Besides the fact that cell phones don’t taste good even with cheese, the difference between the two industries is in those early days of rapid growth. Unlike Kroc, who flew the countryside looking for the best locations to lease to franchisees, tower site acquisition agents drove every back road and alley looking for the best coverage, as fast as they could. They weren’t focused on making a profit for their clients on the real estate itself. Most weren’t even given incentives to find the best deal, because signed leases were pay points on their service contracts, regardless of rent amounts. In the end, they were more interested just getting a site leased so the operator could offer coverage more quickly.
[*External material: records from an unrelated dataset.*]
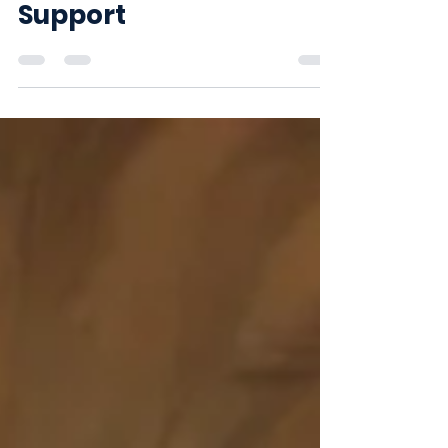
Connection and
Support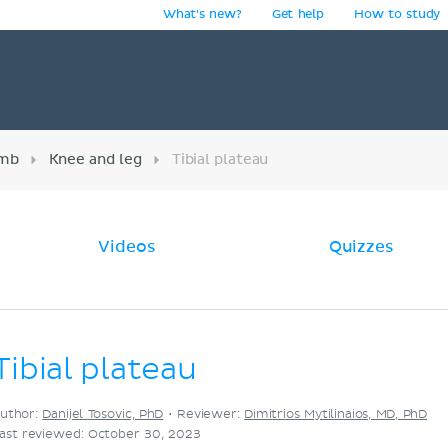
What's new?
Get help
How to study
y
imb
Knee and leg
Tibial plateau
Videos
Quizzes
Tibial plateau
uthor:
Danijel Tosovic, PhD
•
Reviewer:
Dimitrios Mytilinaios, MD, PhD
ast reviewed: October 30, 2023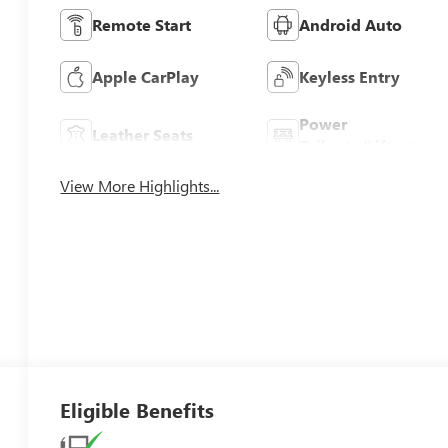
Remote Start
Android Auto
Apple CarPlay
Keyless Entry
Power
Leather Seats
Tailgate/Liftgate
View More Highlights...
Eligible Benefits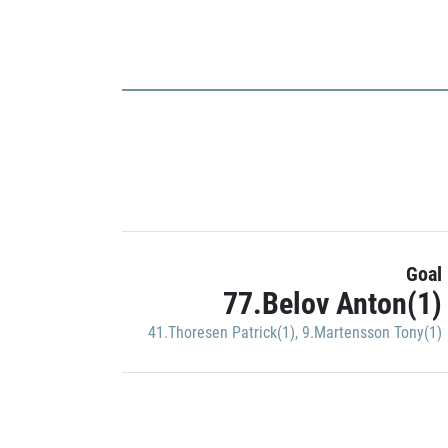
Goal
77.Belov Anton(1)
41.Thoresen Patrick(1)
,
9.Martensson Tony(1)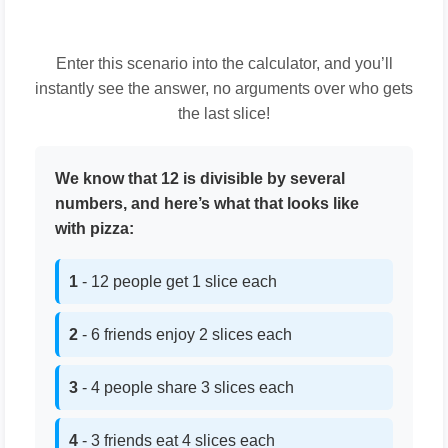
Enter this scenario into the calculator, and you’ll
instantly see the answer, no arguments over who gets
the last slice!
We know that 12 is divisible by several
numbers, and here’s what that looks like
with pizza:
1
- 12 people get 1 slice each
2
- 6 friends enjoy 2 slices each
3
- 4 people share 3 slices each
4
- 3 friends eat 4 slices each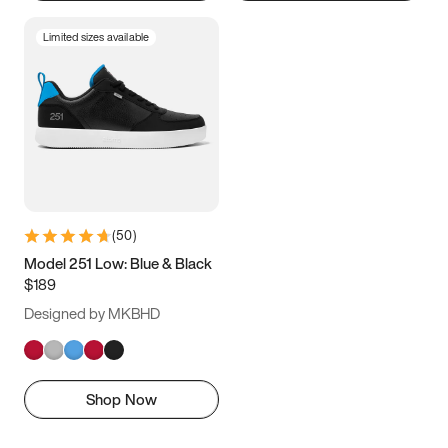
Limited sizes available
(
50
)
Model 251 Low: Blue & Black
$189
Designed by MKBHD
Shop Now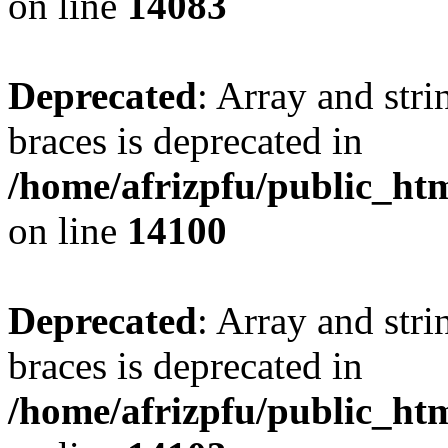
on line
14083
Deprecated
: Array and stri
braces is deprecated in
/home/afrizpfu/public_htm
on line
14100
Deprecated
: Array and stri
braces is deprecated in
/home/afrizpfu/public_htm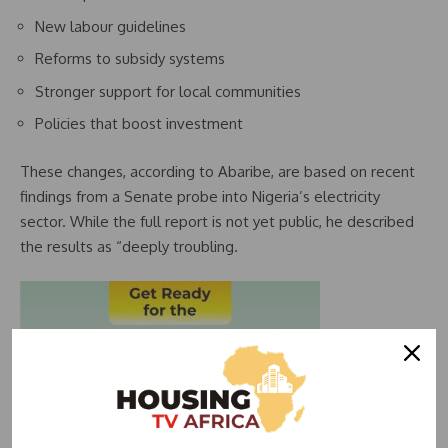
New labour guidelines
Reforms to subsidy systems
Stronger support for local communities
Policies that boost investment
These changes, according to Abaribe, are based on recent
findings from a Senate probe into Nigeria’s electricity
sector. While the full report is not yet public, he described
the results as “deeply troubling.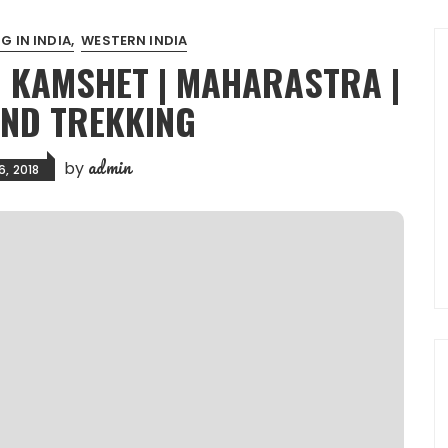
G IN INDIA
WESTERN INDIA
| KAMSHET | MAHARASTRA |
AND TREKKING
admin
by
6, 2018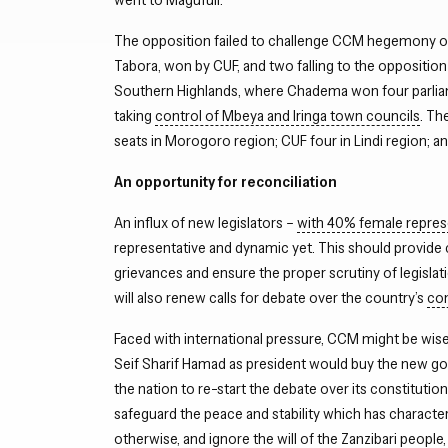
The opposition failed to challenge CCM hegemony of t
Tabora, won by CUF, and two falling to the oppositi
Southern Highlands, where Chadema won four parliamen
taking
control of Mbeya and Iringa town councils
. Th
seats in Morogoro region; CUF four in Lindi region; 
An opportunity for reconciliation
An influx of new legislators –
with 40% female repres
representative and dynamic yet. This should provide 
grievances and ensure the proper scrutiny of legisla
will also renew calls for debate over the country’s
con
Faced with international pressure, CCM might be wise 
Seif Sharif Hamad as president would buy the new g
the nation to re-start the debate over its constitution
safeguard the peace and stability which has characteri
otherwise, and ignore the will of the Zanzibari people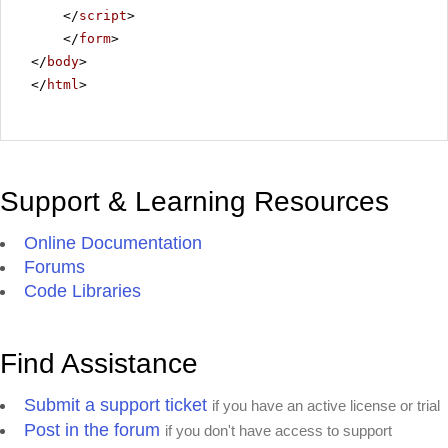
</
script
>
</
form
>
</
body
>
</
html
>
Support & Learning Resources
Online Documentation
Forums
Code Libraries
Find Assistance
Submit a support ticket
if you have an active license or trial
Post in the forum
if you don't have access to support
But as they say, location, location, location is the key to real estate, and if the cellular operators weren’t going to watch the long-term dollars spent on those sites, someone else was. The two primary beneficiaries were the tower companies that started popping up nationwide and the thousands of real estate owners who just happened to own the tallest site in an area or the one at a critical roadway intersection. Because cellular operators were more focused on speed to market and coverage than they were on the price of real estate, debt was bound to fund tower development and building owners got insane deals for rents on what is, for the most part, unusable space — rooftops.

The hamburgers and cell phones comparison diverges further. There are far more cell sites offering coverage than there are McDonald’s locations offering hamburgers, and the operators built their networks as tenants rather than landlords.

This is the defining difference between cell phones and hamburgers. Kroc made more and more money from his real estate holdings as their leases transpired, but the cellular operators are experiencing ever-escalating rents costs and tighter margins. Over the long term, rent is by far the largest expense in operating a cell site. This is an expense operators didn’t pay much attention to when they were rapidly expanding networks and adding subscribers. Now they have no choice but to focus on it.

Think like Ray Kroc

Kroc followed Americans to the suburbs, and cellular network operators are following the world everywhere. There are more than 30,000 McDonald’s restaurant locations worldwide. That does not even begin to compare to the more than 242,000 cells sites nationwide, a number that will continue to grow exponentially during the next five years. And we are far more addicted to our phones than we are to our burgers — well, most of us, anyway. All this is said to make the point that operators of cellular networks would do well to think like Ray Kroc and take command of their real estate before the networks collapse because of untenable operating costs.

Ultimate competitor

Biographers describe Kroc as the ultimate competitor who was so ruthless that after buying the naming rights from the McDonald brothers for the outrageous price of $2.7 million, he opened a location one block from their original store just to drive them out of business. He was also obsessed with standards, such as his insistence that all potatoes be cut to exactly 9/32 of an inch to become a McDonald’s fry. Cellular network operators are obsessed with standards, too. They are constantly trying to “raise the bar” so you can “hear me now” when we “stick together” on the “now” network. But historically, they have not been competitive in the management of their real estate portfolios.

Real estate is the core asset for thousands of companies, and they manage it as such. With the exception of oil and gas exploration companies and railroads, rarely has a company had as large a real estate portfolio as cellular operators. From the beginning, the cellular network operators have focused on their “hamburgers” — that is to say, their technology — and have done a great job of it. But now they need to focus on their real estate assets either internally or through outsourcing, or their “hamburgers” won’t be worth a dime.

This realization is dawning on operators around the globe. I argue that President Obama is not the only change we will see in the next few years.